Bild: Stand bis zuletzt hinter Holm: Senatorin Katrin Lompscher (Linke)
Berlin taz | Nach nur fünf Wochen ist die Karriere von Andrej Holm als
Berliner Staatssekretär für Wohnen wieder passé. Am Montagmittag verkündete
der 46-Jährige auf seiner Website seinen Rücktritt. Holm, der von der
Linkspartei nominiert worden war, begründete dies mit der fehlenden
Unterstützung durch die beiden Regierungspartner SPD und Grüne und zog den
Schluss: „Die Koalition selbst steht an einem Scheideweg.“
Dass Andrej Holm, ein bundesweit anerkannter Stadtsoziologe und
Gentrifizierungskritiker, die Berliner Landespolitik mitbestimmen sollte,
hatte Anfang Dezember für Euphorie bei Aktivisten und vielen links
denkenden Menschen nicht nur in der Hauptstadt gesorgt.
In Berlin sind, wie in vielen anderen großen Städten Europas, rapid
steigende Mieten und Wohnungsknappheit eine der großen politischen
Herausforderungen. Mit Holm, so die Hoffnung, wäre ein radikaler
Kurswechsel in der Wohnungs- und Mietenpolitik möglich.
Doch schon vor seiner offiziellen Ernennung am 13. Dezember musste Holm mit
scharfer Kritik wegen seiner Stasi-Tätigkeit kämpfen. Seit einem
taz-Interview aus dem Jahr 2007 war bekannt gewesen, dass er als damals
18-Jähriger zu Wendezeiten bei der DDR-Staatssicherheit angefangen hatte.
## Müller platzte der Kragen
Allerdings musste der Soziologe Mitte Dezember zugeben, bei der Einstellung
an der Humboldt-Universität 2005 in einem Fragebogen falsche Angaben über
seinen Status als Stasi-Hauptamtlicher gemacht zu haben. Unwissentlich, wie
Holm stets betonte.
Doch das nahmen ihm viele nicht ab. Selbst aus der Berliner SPD und den
Grünen gab es Rücktrittsforderungen. Dass Holm über die Weihnachtsfeiertage
im Amt bleiben konnte, hatte er dem Rückhalt aus der Linkspartei zu
verdanken, die eine Untersuchung der Humboldt-Universtität zu dem Fall
abwarten wollte.
Als Holm in einer Stellungnahme dazu erklärte, er wünsche sich eine
politische Entscheidung und keine verwaltungstechnische, platzte dem
Regierenden Bürgermeister Michael Müller (SPD) am Samstag der Kragen.

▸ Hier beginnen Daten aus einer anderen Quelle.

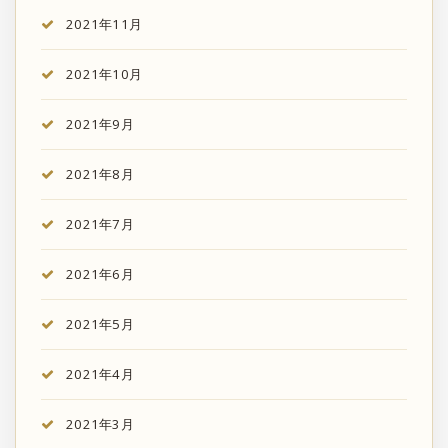
2021年11月
2021年10月
2021年9月
2021年8月
2021年7月
2021年6月
2021年5月
2021年4月
2021年3月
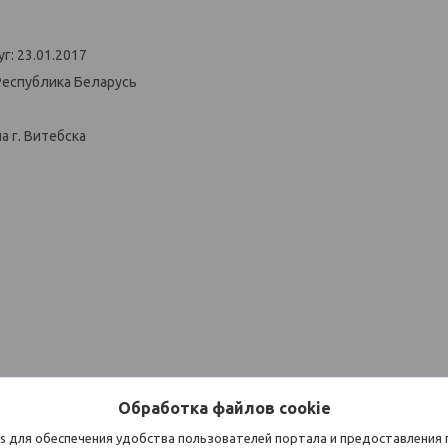
г: 23.01.2017
Республика Беларусь
 г. Витебска
Обработка файлов cookie
s для обеспечения удобства пользователей портала и предоставления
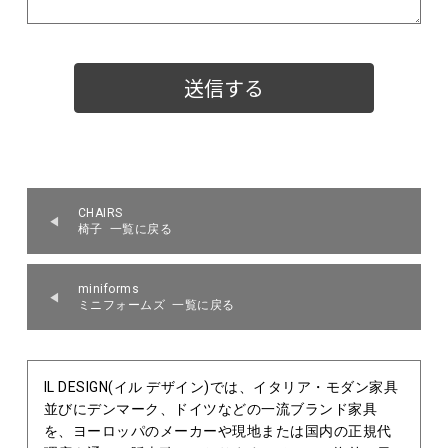
CHAIRS
椅子 一覧に戻る
miniforms
ミニフォームズ 一覧に戻る
IL DESIGN(イル デザイン)では、イタリア・モダン家具
並びにデンマーク、ドイツなどの一流ブランド家具
を、ヨーロッパのメーカーや現地または国内の正規代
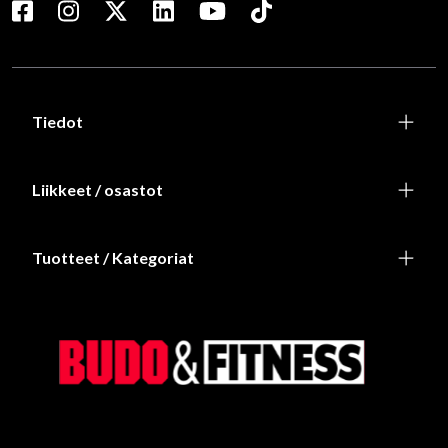
Tiedot
Liikkeet / osastot
Tuotteet / Kategoriat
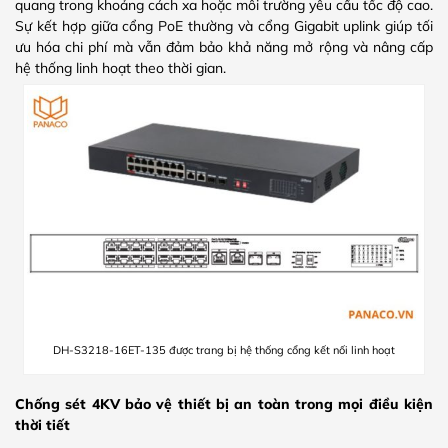
quang trong khoảng cách xa hoặc môi trường yêu cầu tốc độ cao.
Sự kết hợp giữa cổng PoE thường và cổng Gigabit uplink giúp tối
ưu hóa chi phí mà vẫn đảm bảo khả năng mở rộng và nâng cấp
hệ thống linh hoạt theo thời gian.
DH-S3218-16ET-135 được trang bị hệ thống cổng kết nối linh hoạt
Chống sét 4KV bảo vệ thiết bị an toàn trong mọi điều kiện
thời tiết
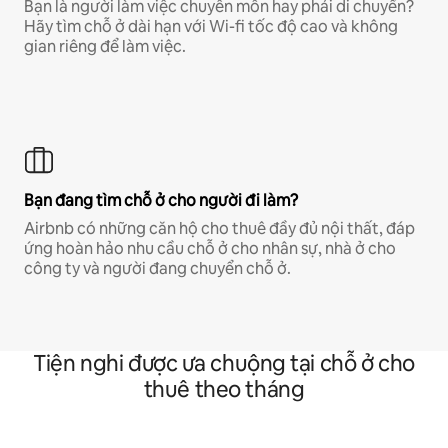
Bạn là người làm việc chuyên môn hay phải di chuyển?
Hãy tìm chỗ ở dài hạn với Wi-fi tốc độ cao và không
gian riêng để làm việc.
Bạn đang tìm chỗ ở cho người đi làm?
Airbnb có những căn hộ cho thuê đầy đủ nội thất, đáp
ứng hoàn hảo nhu cầu chỗ ở cho nhân sự, nhà ở cho
công ty và người đang chuyển chỗ ở.
Tiện nghi được ưa chuộng tại chỗ ở cho
thuê theo tháng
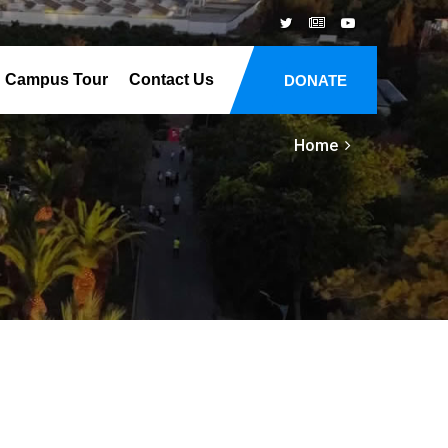
Campus Tour
Contact Us
DONATE
Home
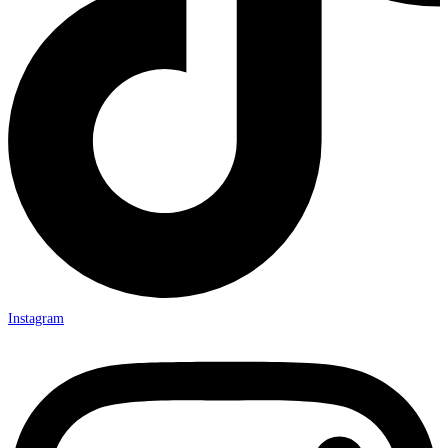
Instagram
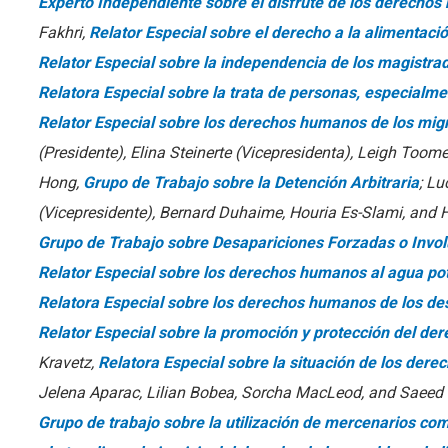
Experto Independiente sobre el disfrute de los derecho
Fakhri,
Relator Especial sobre el derecho a la alimentaci
Relator Especial sobre la independencia de los magistr
Relatora Especial sobre la trata de personas, especialm
Relator Especial sobre los derechos humanos de los mig
(Presidente), Elina Steinerte (Vicepresidenta), Leigh Toom
Hong,
Grupo de Trabajo sobre la Detención Arbitraria
; L
(Vicepresidente), Bernard Duhaime, Houria Es-Slami, and 
Grupo de Trabajo sobre Desapariciones Forzadas o Invol
Relator Especial sobre los derechos humanos al agua po
Relatora Especial sobre los derechos humanos de los de
Relator Especial sobre la promoción y protección del dere
Kravetz,
Relatora Especial sobre la situación de los der
Jelena Aparac, Lilian Bobea, Sorcha MacLeod, and Saeed
Grupo de trabajo sobre la utilización de mercenarios co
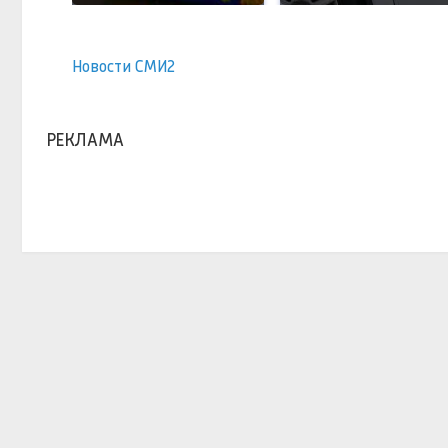
Новости СМИ2
РЕКЛАМА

Er forderte Holms Chefin, die Stadtentwicklungssenatorin Katrin Lompscher
(Linke), auf, bis Dienstag ihren Staatssekretär zu entlassen. Die Grünen
unterstützten dieses Vorgehen, die Linke reagierte konsterniert bis
erzürnt.
## „Bitter, aber nachvollziehbar“
Mit seinem Rückzug nimmt Holm auch Druck vom noch jungen Berliner
Regierungsbündnis, das derzeit von einer Panne in die nächste taumelt –
allen Ankündigungen von einem 100-Tage-Programm zum Trotz. Am Samstag hatte
der Linkspartei-Kultursenator und Vizeregierungschef Klaus Lederer noch
erklärt, seine Partei müsse sich zwischen „R2G und Holm“ entscheiden.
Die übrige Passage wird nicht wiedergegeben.